I am running Custom code activity in ADF v2 using Batch Service. Whenever this runs it only create one CloudTask within my Batch Job although I have more than two dozen parallel.Invoke methods running. Is there a way I can create multiple Tasks from one Custom Activity from ADF so that the processing can spread across all nodes in Batch Pool
I have fixed Pool with two nodes. Max Tasks are also set to 8 per node and Scheduling policy is also set to "Spread". I have only one Custom Task on my pipeline with Multiple Parallel.Invoke (Almost two Dozen).I was hoping this will create Multiple CloudTasks and will be spread Across both of my nodes as both nodes are single core. Looks like when each Custom Activity runs in ADF, it creates only one Task (CloudTask) for Batch Service.
My other hope was to use
https://learn.microsoft.com/en-us/azure/batch/tutorial-parallel-dotnet
and manually create CloudTasks in my console application and create Multiple Tasks Programatically and then run that Console Application with ADF Custom Activity but CloudTask takes JobId and Cmd. Wanted to something like following but instead of passing taskCommandLine, I wanted to pass a C# method name and parameters to execute
string taskId = "task" + i.ToString().PadLeft(3, '0');
string taskCommandLine = "ping -n " + rand.Next(minPings, maxPings +
1).ToString() + " localhost";
CloudTask task = new CloudTask(taskId, taskCommandLine);
// Wanted to do CloudTask task = new CloudTask(taskId,
SomeMethod(args));
tasks.Add(task);
Also it looks like we can't create CloudTasks by using .NET API for Batch within Custom Activity of ADF
What I wanted to Achieve?
I have data in SQL Server table and I want to run different transformations on it by slicing it Horizontally or Vertically (by picking rows or columns). I want to run those transformations in Parallel (wants to have multiple CloudTask instances so that each one can operate on a specific Column Independently and after transformation load it into a different table).

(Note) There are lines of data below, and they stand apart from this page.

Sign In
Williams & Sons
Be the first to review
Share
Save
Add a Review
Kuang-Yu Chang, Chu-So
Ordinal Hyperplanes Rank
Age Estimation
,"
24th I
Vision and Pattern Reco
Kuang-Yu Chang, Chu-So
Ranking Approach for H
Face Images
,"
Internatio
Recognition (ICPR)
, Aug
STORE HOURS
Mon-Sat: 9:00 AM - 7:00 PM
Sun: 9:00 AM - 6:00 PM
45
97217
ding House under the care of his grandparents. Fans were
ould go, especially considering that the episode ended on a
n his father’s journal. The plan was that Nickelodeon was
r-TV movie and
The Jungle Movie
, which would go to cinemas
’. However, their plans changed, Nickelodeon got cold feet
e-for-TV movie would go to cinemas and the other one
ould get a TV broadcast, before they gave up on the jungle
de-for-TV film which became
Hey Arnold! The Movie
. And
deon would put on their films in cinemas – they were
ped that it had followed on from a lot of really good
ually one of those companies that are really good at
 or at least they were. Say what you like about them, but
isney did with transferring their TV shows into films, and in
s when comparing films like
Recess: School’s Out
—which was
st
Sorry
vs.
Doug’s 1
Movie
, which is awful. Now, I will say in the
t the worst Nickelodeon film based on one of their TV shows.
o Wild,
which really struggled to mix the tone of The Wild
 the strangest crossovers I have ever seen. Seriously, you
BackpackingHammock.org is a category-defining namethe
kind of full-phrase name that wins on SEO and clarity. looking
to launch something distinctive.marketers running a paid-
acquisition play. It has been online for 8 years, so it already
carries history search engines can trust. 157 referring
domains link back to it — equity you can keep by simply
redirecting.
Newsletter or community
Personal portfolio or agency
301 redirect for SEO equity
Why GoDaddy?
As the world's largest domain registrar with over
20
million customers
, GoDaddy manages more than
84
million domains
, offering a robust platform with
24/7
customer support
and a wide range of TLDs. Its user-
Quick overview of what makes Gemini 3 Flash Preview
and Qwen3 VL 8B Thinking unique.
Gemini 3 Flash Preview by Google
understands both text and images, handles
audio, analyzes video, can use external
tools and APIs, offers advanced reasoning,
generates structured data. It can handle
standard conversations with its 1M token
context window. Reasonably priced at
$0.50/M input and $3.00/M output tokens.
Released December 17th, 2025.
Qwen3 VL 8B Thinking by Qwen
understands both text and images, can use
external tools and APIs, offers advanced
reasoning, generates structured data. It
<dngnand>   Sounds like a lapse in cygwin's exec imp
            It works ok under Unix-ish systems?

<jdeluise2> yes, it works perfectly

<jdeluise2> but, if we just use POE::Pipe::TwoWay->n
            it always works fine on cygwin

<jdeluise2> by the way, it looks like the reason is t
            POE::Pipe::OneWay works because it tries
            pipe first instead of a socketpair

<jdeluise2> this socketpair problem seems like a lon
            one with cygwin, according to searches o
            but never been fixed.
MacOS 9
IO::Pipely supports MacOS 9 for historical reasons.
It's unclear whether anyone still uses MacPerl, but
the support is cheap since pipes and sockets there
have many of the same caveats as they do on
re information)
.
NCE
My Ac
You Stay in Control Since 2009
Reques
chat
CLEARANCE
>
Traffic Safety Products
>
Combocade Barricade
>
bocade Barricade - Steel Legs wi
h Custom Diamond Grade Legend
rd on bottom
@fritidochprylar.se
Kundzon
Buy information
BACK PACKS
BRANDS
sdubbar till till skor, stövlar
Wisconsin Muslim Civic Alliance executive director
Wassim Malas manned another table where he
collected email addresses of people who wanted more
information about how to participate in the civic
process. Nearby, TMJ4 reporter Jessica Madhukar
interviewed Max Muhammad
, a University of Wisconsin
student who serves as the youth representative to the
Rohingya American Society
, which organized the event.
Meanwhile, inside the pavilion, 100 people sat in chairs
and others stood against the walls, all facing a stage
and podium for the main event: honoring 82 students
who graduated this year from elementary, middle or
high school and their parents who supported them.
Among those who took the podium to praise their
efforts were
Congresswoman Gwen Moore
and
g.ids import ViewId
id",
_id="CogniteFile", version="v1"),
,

But the issue is it looks like we can't use .NET Batch Service API within ADF and the only way seems to be having multiple Custom Activities in my Data Factory pipeline.
Application needs to deployed on each and every node within Batch pool and CloudTasks needs to be created by calling the application with cmd
CloudTask task =
new CloudTask(
"MyTask",
"cmd /c %AZ_BATCH_APP_PACKAGE_MyTask%\\myTask.exe -args -here");